See elsewhere for my calculations showing that if my SSA deductions had been invested in Dow Jones or S&P 500 indexed mutual funds and withdrawn 5% a year, I would have had 3 or 5 times as much payout on retirement as SSA, and in most years, the 5% withdrawal would still leave 3-6% above inflation to grow the capital. I also ran this for every year starting in 1926 when the S&P 500 was created. The worst starting year would have ended with 96% of the SSA payout, and the best would have been 7 times as much. Most were in that 3-5 times range.
But there could be a better way. Since 2000, CalPERS achieved a 23-year average return of 5.6%. Meanwhile, the Public Employees' Retirement System of Nevada, a $58 billion fund, earned a 6.9% return during that time — while taking on less risk than CalPERS. Nevada PERS achieved such returns with just three employees managing the fund, limiting costs, and increasing long-term returns by investing almost exclusively in publicly traded index funds.
The plan is to have a transition tax generating at least $5T in revenue. This would pay the $3T welfare obligations, $1T in interest, and $1T in unexpected miscellaneous obligations and some surplus to buy out pensioners and pay down the national debt (because I don't know enough about Treasurys to know how much paying interest knocks down the debt itself).
Suppose you auction off pension lump sums. Looking back at the data I downloaded, the Dow Jones yield 2013-2022 was 10.4%, and the S&P 500 yield was 13.7%; call it 10%. NASDAQ was 17.6% but it's too new to cover my entire working life. That $1T in miscellaneous spending, if fully invested in those mutual fund indexes, would pay $100B a year, which is 1/30 of the annual payout. How much would a pensioner getting $2000/month, $24,000/year, bid to have control of his own lump sum paying that much, which is also inheritable and spendable? Some would fancy themselves stock market wizards and bid less, say $200,000, but suppose the average would accept $250,000, just to be safe. The second year, the welfare payout would be $100B less, not much, but buy out $1.1T in pensions, and the third year would be down $210B.
Some people prefer Certificates of Deposit instead of anything related to the stock markets. A quick Google search shows this is a lousy choice; yields from 1990 to 2025 have only barely squeaked above 5% for about 10 years, and have been below 2% about as often. This is 1/2 to 1/3 of the stock markets in the best of times, and more like 1/10 in the worst of times. Why anyone would prefer this, I do not know; if the stock market ever crashed enough to make those rates look good, those rates would not be on offer.

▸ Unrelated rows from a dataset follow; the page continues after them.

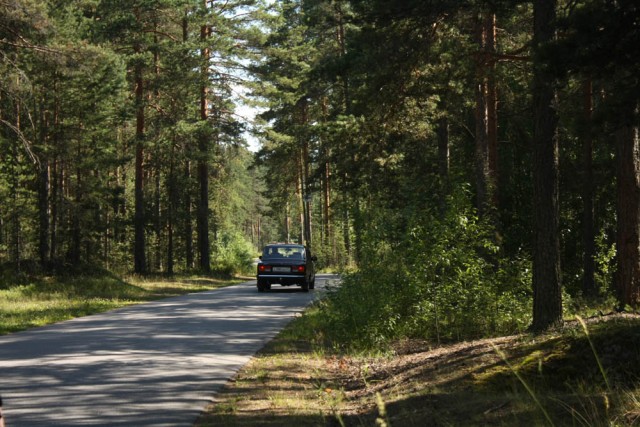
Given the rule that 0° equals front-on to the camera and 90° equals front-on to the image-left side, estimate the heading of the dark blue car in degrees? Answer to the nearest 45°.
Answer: approximately 180°

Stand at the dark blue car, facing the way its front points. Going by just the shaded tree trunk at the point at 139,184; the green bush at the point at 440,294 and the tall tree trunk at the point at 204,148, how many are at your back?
1

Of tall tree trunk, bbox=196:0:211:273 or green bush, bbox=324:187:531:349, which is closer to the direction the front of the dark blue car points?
the tall tree trunk

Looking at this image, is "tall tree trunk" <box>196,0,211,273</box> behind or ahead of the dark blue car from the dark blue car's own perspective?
ahead

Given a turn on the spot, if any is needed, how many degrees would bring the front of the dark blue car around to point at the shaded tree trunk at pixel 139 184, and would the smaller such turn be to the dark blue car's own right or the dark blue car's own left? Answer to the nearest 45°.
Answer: approximately 45° to the dark blue car's own left

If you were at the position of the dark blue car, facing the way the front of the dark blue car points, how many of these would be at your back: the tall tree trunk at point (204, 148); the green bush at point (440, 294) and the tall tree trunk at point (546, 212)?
2

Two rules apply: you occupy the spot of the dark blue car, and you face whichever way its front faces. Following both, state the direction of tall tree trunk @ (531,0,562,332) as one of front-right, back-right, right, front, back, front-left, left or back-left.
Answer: back

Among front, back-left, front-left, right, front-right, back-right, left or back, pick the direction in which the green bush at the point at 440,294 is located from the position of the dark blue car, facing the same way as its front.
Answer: back

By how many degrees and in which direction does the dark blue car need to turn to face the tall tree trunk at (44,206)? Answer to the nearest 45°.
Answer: approximately 45° to its left

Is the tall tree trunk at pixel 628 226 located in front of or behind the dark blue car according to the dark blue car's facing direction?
behind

Some people would have no interest in being bought out, not trusting stocks or themselves. But pensioners would begin dying out, and the tax would dwindle to nothing in 7 years and begin turning into an ultimate 11.3% raise. The businesses handling the legacy transition could at some point have enough mutual funds principle to not need the tax any more.
This $1T has to be split between pension lump sums and paying down the national debt. I do not know the optimal mix.
Google says US dollar investments in mutual funds in 2020 were $24T. Dumping even $1T a year into them would not be disruptive.
Updated 2025-01-13 with updated guesstimates.